*** Opening MATERIALS PROVIDED ***

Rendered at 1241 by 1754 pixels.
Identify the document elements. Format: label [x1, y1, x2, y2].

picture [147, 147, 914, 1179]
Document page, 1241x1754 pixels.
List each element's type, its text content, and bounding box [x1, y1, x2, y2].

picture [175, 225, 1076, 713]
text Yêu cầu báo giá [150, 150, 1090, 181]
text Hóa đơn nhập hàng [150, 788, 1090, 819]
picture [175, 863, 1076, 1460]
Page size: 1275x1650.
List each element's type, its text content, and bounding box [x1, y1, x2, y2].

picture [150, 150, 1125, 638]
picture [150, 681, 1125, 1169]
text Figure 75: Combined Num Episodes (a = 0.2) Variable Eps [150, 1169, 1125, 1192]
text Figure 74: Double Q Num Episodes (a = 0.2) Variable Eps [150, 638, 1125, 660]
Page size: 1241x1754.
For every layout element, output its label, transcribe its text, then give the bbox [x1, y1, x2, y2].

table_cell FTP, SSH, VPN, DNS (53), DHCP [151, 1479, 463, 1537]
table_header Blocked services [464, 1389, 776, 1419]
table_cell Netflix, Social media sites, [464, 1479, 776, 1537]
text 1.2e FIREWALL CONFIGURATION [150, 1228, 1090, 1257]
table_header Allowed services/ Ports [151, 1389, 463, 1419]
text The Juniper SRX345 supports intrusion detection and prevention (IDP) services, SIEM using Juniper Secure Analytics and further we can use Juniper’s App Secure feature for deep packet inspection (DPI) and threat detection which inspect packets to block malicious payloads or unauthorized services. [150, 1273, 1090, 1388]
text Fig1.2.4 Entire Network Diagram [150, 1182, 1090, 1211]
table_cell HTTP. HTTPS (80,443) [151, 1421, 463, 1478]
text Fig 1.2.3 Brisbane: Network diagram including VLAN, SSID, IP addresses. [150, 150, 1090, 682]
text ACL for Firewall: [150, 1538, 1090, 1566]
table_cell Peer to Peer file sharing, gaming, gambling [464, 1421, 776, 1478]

*** Closing MATERIALS PROVIDED ***

YOUR INSTRUCTIONS — Give the data back in full, exactly as written.

ANSWER FOR THE TASK —
Rendered at 1241 by 1754 pixels.
Identify the document elements. Format: label [x1, y1, x2, y2].

picture [147, 147, 914, 1179]
Document page, 1241x1754 pixels.
List each element's type, its text content, and bounding box [x1, y1, x2, y2].

picture [175, 225, 1076, 713]
text Yêu cầu báo giá [150, 150, 1090, 181]
text Hóa đơn nhập hàng [150, 788, 1090, 819]
picture [175, 863, 1076, 1460]
Page size: 1275x1650.
List each element's type, its text content, and bounding box [x1, y1, x2, y2].

picture [150, 150, 1125, 638]
picture [150, 681, 1125, 1169]
text Figure 75: Combined Num Episodes (a = 0.2) Variable Eps [150, 1169, 1125, 1192]
text Figure 74: Double Q Num Episodes (a = 0.2) Variable Eps [150, 638, 1125, 660]
Page size: 1241x1754.
For every layout element, output its label, transcribe its text, then give the bbox [x1, y1, x2, y2].

table_cell FTP, SSH, VPN, DNS (53), DHCP [151, 1479, 463, 1537]
table_header Blocked services [464, 1389, 776, 1419]
table_cell Netflix, Social media sites, [464, 1479, 776, 1537]
text 1.2e FIREWALL CONFIGURATION [150, 1228, 1090, 1257]
table_header Allowed services/ Ports [151, 1389, 463, 1419]
text The Juniper SRX345 supports intrusion detection and prevention (IDP) services, SIEM using Juniper Secure Analytics and further we can use Juniper’s App Secure feature for deep packet inspection (DPI) and threat detection which inspect packets to block malicious payloads or unauthorized services. [150, 1273, 1090, 1388]
text Fig1.2.4 Entire Network Diagram [150, 1182, 1090, 1211]
table_cell HTTP. HTTPS (80,443) [151, 1421, 463, 1478]
text Fig 1.2.3 Brisbane: Network diagram including VLAN, SSID, IP addresses. [150, 150, 1090, 682]
text ACL for Firewall: [150, 1538, 1090, 1566]
table_cell Peer to Peer file sharing, gaming, gambling [464, 1421, 776, 1478]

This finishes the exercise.